The main reason to use Arduino, however, is the variety of software available and the relatively straightforward programming environment.
After some initial hand coding with success at low bitrates, I found Prof. Chris Rorden’s excellent Oscilloscope using Teensy or Arduino page. This page describes in detail and provides software for using the Arduino as a general purpose oscilloscope/recorder.
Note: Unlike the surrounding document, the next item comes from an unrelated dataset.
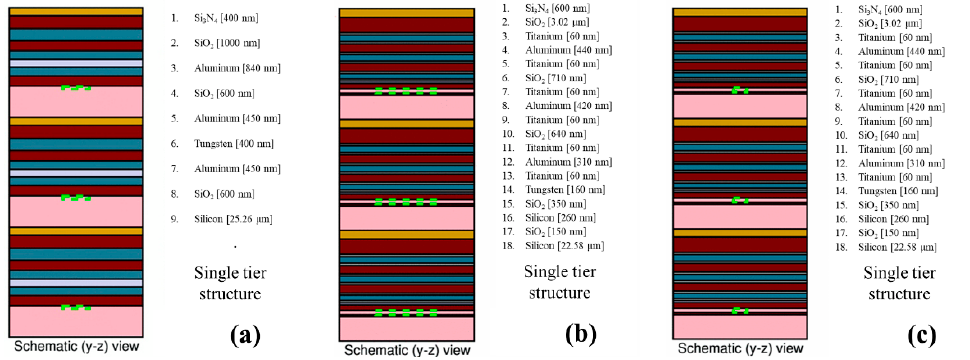
Figure 2. Three-tier stacked models for simulation based on the process of ( a ) 180-nm radiation-hardened SRAM, as well as the 130-nm silicon on insulator (SOI) SRAM with ( b ) 6T structure and ( c ) ADE-hardened design.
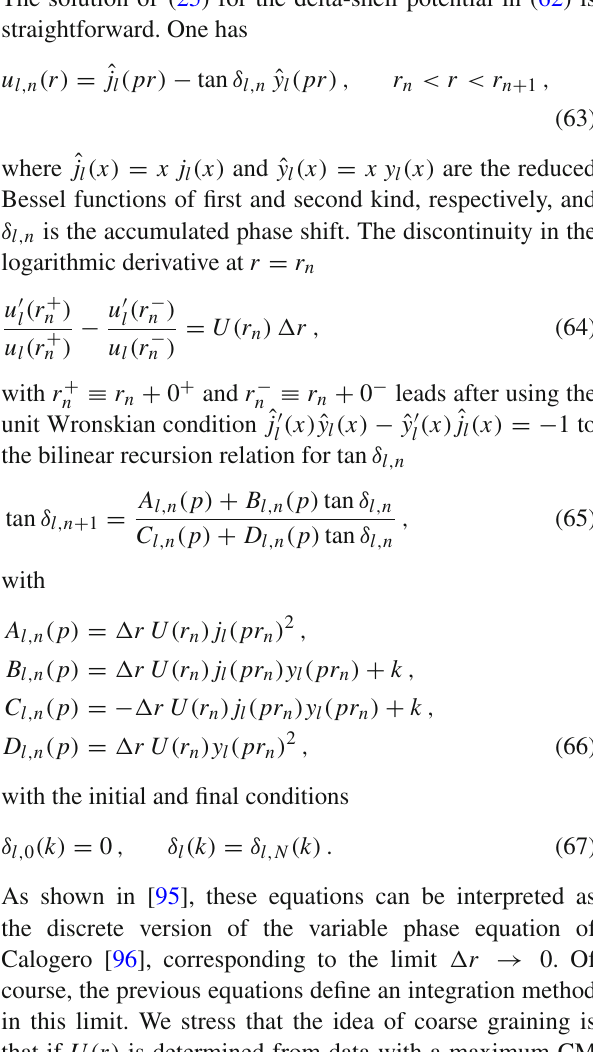
Fig. 5 Ratio of spectral regularized and unregularized TPE chiral potentials U I (cid:19) ( r )/ U I ( r ) for spectral cut-offs of (cid:19) = 1 . 4 GeV (solid, black), (cid:19) = 1 . 12 GeV (dotted, red) (cid:19) = 0 . 84 GeV (dashed, blue) at threshold and I = 2 (right)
Essentially, one first uploads an arduino “sketch” to the board called stimsyncArd. Then the arduino will establish a high speed serial-over-USB link to the test computer and pass incoming signals as serial data. The software osciLaz does the job of displaying and recording the data but it can also be displayed directly in MATLAB or Processing. The data quality is excellent, our setup is running rock solid at 1000Hz which produces data adequate for quite fine grained timing. The software is cross platform but I have mostly tested it in OS X. Prof Rorden also has a data viewer for the resulting .EDF files, called ELEcro. However, as we generally do most of our analyses in R, I wanted to have a general purpose viewing script for the data. I haven’t located an EDF importer for R yet (although this may be close). However, there are many options for exporting to ASCII, ELEcro exports as a tab separatated file and fieldtrip in MATLAB can also export files.
Once the data is imported into R, I needed a flexible way to view the data, here’s a script which does the job nicely using the “manipulate” library:


The resulting graph can be manipulated to show specific channels or time ranges. This general approach works well for dynamic graphing in R and is compatible with RStudio and RStudio-server.